Held directly after MIPCOM, MIA (International Audiovisual Market) is attracting a different type of audience focused on co-productions in Europe. Executives who attend are able to partake in meetings at a casual pace and enjoy several Roman events (and meals) in a more relaxed setting apart from the Cannes madness. But that didn’t impede business projections. All told, packages presented to buyers and co-producers at MIA represented an estimated $346 million (300 million euros) of potential new business.
“MIA has confirmed itself as a winning formula for a new and convergent market serving the global industry,” said director Lucia Milazzotto. “We left the ‘start-up’ phase and have laid the foundations for a growing MIA.”
“The presence of international operators interested in Italian products and attentive to our creations are constantly growing, this year exceeded all expectations,” said ANICA president Francesco Rutelli of the event. “The construction of new business partnerships is very promising.”
Among the key events, a drama series pitching forum represented 20 new series from 12 countries: Spain, Italy, Lithuania, United Kingdom, United States, Iceland, India, Israel, Canada, Belgium, France, Australia.
And a special presentation of upcoming greenlighted Italian series introduced buyers to new TV content, including My Brilliant Friend (HBO, Rai, Timvision), Devils (Lux Vide, Sky Italia, Sky Vision), Gaddafi (Palomar, eOne), The Name of the Rose (11 Marzo Films, Palomar, Tele Munchen), Sanctuary (Yellow Bird, Fabula Pictures), The Lost Girls of Rome (Sky Italy, Gavila, Colorado Film), The Swan Company (Indigo Film, Rai Fiction) and Don’t Leave Me (Rai Fiction).
A final English-language series from the newly created “Alliance” of Rai, France Televisions and ZDF was presented generating great interest. Eternal City links the history of John F. Kennedy’s presidency with the Dolce Vita era of Rome. Created by Marco Spagnoli, Gianni Cipriani, Giannandrea Pecorelli and Carl Joos, the series will position JFK’s last international trip in July 1963 against a murder mystery of a wannabe starlet in the Italian capital.
“What is very important for us is that the voyage of Kennedy was like waiting for a rock star,” Spagnoli told The Hollywood Reporter. “Kennedy arrived in Italy before the Rolling Stones or the Beatles. He was the first rock star that came to Italy. It was huge, especially for a Catholic country.”

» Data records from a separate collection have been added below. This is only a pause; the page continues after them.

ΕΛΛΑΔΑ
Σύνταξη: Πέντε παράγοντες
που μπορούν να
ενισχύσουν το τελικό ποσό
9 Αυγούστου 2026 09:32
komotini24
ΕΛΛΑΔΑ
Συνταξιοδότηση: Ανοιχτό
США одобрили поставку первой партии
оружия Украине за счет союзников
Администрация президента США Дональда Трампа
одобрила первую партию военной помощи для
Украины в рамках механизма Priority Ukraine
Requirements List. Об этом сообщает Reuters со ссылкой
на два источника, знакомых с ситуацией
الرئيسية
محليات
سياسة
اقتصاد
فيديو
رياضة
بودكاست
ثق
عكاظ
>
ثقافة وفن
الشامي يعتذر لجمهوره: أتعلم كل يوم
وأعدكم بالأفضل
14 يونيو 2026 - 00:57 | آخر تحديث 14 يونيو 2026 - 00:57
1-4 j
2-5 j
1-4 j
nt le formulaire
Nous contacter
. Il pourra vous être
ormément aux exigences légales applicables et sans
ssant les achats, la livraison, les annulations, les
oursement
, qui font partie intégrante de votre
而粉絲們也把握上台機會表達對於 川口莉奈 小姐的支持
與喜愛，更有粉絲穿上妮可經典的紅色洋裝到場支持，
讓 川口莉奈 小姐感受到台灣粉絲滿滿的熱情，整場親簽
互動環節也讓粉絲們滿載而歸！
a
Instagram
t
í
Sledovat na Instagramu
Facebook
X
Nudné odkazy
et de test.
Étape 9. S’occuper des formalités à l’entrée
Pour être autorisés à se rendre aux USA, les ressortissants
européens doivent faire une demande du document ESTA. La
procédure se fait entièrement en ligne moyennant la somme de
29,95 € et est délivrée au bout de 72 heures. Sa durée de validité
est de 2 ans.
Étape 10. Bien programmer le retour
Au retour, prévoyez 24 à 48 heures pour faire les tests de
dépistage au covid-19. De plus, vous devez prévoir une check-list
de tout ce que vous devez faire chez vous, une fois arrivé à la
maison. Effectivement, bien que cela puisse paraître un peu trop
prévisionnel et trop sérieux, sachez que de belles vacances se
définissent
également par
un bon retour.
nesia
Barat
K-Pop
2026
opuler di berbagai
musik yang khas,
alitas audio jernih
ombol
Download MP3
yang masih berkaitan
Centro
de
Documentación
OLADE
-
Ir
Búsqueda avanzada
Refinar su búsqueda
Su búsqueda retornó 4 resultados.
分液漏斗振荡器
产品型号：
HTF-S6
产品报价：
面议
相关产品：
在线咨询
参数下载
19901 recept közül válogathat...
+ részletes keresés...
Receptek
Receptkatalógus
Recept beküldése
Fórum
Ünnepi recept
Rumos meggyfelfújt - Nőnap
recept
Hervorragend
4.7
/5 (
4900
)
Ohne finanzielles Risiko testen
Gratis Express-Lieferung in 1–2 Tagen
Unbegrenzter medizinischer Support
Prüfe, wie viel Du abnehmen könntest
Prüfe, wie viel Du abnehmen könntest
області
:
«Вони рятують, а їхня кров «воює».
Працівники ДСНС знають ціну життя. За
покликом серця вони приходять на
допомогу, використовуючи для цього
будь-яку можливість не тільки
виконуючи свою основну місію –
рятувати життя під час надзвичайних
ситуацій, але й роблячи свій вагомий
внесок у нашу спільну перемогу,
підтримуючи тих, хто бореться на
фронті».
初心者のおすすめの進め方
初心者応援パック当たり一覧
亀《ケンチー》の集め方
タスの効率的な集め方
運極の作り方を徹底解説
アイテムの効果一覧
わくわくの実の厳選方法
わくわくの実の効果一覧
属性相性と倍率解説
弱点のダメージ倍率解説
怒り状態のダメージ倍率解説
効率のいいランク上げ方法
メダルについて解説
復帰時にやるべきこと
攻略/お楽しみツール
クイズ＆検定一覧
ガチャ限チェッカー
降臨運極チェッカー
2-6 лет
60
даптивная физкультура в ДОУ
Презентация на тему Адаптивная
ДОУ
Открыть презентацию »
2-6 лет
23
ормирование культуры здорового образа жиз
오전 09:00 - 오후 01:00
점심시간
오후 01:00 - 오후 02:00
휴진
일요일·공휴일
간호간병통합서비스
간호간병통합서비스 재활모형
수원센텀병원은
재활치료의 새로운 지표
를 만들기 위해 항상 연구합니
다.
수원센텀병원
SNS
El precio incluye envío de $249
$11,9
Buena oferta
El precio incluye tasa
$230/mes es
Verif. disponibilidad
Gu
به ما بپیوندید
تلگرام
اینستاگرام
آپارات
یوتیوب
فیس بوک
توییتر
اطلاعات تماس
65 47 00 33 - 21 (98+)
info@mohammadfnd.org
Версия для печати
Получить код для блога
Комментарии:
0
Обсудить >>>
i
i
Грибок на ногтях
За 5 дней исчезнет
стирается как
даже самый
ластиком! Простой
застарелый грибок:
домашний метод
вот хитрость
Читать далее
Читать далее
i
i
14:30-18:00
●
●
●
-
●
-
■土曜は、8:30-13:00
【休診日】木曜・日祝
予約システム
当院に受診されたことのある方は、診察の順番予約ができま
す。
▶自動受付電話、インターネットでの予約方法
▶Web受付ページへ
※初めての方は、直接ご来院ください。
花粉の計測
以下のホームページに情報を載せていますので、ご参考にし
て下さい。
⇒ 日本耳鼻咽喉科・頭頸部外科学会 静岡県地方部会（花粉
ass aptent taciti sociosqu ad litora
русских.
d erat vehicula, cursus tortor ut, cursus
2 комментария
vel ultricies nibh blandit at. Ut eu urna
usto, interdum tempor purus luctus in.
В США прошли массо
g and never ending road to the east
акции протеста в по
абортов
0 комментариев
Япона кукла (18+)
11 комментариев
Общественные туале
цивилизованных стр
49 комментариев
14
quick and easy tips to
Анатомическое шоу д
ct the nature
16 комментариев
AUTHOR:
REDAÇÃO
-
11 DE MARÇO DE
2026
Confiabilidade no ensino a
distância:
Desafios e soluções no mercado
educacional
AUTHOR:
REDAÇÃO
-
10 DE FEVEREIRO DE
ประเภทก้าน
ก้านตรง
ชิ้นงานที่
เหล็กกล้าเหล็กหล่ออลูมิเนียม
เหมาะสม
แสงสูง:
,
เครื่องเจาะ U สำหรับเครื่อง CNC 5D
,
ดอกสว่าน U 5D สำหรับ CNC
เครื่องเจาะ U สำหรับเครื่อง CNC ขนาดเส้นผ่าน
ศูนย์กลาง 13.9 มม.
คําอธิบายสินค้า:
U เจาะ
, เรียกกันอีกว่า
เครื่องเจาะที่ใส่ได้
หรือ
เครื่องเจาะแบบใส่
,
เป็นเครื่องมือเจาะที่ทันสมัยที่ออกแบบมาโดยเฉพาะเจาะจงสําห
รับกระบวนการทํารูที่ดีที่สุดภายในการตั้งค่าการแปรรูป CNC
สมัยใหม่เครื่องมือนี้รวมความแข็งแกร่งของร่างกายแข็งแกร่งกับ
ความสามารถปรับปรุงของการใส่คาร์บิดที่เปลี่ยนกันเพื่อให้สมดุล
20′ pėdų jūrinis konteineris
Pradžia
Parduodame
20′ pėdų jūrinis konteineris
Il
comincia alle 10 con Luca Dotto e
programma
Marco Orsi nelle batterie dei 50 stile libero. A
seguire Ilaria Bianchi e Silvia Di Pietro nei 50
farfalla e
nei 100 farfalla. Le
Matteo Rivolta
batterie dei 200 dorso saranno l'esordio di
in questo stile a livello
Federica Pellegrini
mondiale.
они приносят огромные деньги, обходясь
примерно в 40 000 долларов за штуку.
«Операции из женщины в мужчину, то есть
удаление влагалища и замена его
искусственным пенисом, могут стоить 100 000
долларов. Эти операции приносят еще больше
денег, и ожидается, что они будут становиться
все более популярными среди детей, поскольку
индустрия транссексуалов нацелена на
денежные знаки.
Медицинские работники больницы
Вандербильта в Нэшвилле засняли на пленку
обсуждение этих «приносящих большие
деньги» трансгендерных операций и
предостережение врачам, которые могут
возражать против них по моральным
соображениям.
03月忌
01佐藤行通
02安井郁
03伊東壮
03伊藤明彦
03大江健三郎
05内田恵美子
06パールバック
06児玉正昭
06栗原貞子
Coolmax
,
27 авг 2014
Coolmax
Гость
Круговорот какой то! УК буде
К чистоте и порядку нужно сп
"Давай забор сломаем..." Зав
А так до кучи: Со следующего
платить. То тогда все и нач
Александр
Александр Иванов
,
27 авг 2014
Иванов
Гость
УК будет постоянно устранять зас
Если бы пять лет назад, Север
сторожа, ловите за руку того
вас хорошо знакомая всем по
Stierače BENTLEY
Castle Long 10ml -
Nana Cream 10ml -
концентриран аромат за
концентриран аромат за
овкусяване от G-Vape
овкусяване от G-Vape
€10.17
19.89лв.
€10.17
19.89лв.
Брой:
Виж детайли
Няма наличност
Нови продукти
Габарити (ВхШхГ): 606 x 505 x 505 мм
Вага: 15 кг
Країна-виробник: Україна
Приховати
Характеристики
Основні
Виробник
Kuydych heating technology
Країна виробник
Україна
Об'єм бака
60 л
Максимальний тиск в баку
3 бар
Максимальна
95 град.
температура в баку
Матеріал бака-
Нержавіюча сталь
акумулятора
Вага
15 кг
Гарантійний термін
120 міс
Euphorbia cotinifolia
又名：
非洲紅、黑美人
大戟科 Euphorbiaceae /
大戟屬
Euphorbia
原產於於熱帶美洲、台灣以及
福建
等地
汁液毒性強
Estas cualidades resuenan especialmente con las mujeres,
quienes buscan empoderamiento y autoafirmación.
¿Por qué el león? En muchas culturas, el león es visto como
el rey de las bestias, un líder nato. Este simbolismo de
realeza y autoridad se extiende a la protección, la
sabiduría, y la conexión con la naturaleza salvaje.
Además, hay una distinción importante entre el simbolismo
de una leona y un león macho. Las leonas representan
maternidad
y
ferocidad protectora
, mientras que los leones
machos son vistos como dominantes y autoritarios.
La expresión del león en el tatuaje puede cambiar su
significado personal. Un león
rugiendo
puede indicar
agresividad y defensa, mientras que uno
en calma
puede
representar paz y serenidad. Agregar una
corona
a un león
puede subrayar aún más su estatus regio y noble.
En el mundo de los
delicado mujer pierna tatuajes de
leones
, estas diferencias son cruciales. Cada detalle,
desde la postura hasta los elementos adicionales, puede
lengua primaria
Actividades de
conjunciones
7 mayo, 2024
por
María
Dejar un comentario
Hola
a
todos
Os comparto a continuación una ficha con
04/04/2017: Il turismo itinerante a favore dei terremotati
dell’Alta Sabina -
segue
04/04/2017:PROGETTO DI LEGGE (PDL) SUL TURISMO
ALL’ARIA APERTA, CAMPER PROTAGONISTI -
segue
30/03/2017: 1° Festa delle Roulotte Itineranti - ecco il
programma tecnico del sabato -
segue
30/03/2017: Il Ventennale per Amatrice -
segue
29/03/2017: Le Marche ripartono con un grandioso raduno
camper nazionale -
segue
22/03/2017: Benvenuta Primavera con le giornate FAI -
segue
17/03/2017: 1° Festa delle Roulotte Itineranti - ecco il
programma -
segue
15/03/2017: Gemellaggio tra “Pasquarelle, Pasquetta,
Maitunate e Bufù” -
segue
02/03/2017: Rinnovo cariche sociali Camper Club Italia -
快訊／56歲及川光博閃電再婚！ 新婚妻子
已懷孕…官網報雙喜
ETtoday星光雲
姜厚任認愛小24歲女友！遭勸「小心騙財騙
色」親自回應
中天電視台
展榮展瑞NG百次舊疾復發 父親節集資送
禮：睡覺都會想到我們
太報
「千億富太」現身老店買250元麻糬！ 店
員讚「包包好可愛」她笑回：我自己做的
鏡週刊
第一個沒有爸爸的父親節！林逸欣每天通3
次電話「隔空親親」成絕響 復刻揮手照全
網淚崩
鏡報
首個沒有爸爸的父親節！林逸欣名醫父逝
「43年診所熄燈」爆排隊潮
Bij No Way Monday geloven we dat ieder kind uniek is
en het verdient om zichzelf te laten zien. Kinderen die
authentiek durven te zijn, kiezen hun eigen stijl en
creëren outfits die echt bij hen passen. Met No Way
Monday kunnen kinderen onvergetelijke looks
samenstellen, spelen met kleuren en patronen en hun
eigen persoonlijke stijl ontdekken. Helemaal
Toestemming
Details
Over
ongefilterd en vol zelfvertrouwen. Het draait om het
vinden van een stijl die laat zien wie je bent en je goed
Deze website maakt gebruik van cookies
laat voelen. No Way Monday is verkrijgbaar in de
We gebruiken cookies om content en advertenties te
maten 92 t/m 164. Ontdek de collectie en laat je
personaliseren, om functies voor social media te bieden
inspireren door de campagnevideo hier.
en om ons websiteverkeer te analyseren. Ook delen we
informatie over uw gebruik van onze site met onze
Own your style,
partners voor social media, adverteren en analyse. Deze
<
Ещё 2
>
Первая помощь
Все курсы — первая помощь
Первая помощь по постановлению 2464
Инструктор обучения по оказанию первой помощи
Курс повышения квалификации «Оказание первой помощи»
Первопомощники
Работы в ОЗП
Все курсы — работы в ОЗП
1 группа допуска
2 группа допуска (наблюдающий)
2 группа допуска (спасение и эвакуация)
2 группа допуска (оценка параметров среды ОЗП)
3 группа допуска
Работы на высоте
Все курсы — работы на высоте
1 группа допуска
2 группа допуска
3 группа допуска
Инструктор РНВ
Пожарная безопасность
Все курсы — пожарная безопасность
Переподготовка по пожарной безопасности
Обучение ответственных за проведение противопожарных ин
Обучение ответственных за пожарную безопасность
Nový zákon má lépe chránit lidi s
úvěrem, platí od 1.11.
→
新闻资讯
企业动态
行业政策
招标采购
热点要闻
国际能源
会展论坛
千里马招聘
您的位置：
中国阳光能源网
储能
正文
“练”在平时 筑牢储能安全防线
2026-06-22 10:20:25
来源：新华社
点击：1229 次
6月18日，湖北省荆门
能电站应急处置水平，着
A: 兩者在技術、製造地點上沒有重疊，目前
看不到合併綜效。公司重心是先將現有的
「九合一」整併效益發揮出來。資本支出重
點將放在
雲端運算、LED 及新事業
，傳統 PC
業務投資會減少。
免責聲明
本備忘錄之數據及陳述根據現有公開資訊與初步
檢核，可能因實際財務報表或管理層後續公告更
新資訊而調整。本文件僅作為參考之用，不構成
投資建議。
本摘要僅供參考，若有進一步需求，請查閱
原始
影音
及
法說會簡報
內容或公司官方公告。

Based on true events, Kennedy arrives in Rome following the murder of a young and promising actress who is found with a book of 120 names, all male. The police, operating in a time before advanced forensics, decide to interrogate every single person in the book.
“Also what’s very important is the stories about the many secret services who were operating in Italy: American, Russian, British, Israelis. Italy was a landslide for many reasons,” said Spagnoli.
“There is a very important love story. There is a very important murder mystery. There is a connection with the secret service and also what this killer may have revealed about Kennedy. Because Kennedy could have been killed in Rome at this time, perhaps by the secret service, but the question is by which one.”
Spagnoli is excited to portray the real Dolce Vita years, which he described as a time of intense collaboration. “Italy never stopped to be a set. In those days there were no publicists. If you were an important actress and you wanted to have a dinner, nobody told you, ‘No.’ If you liked a man, nobody said: ‘Don’t go for it.’”
“The greatest collaboration was between Anna Magnani and Tennessee Williams. Where in the world, would these two meet, other than the Rome? He was obsessed with this woman,” said Spagnoli of the film The Rose Tattoo, which won Magnani the Academy Award for best actress. “In this time we have candid shots of Greta Garbo walking alone. Imagine today, ‘Greta, let’s do a selfie.’ Louis Armstrong came to play Rome by train. Imagine? You could meet people you considered icons in the street.”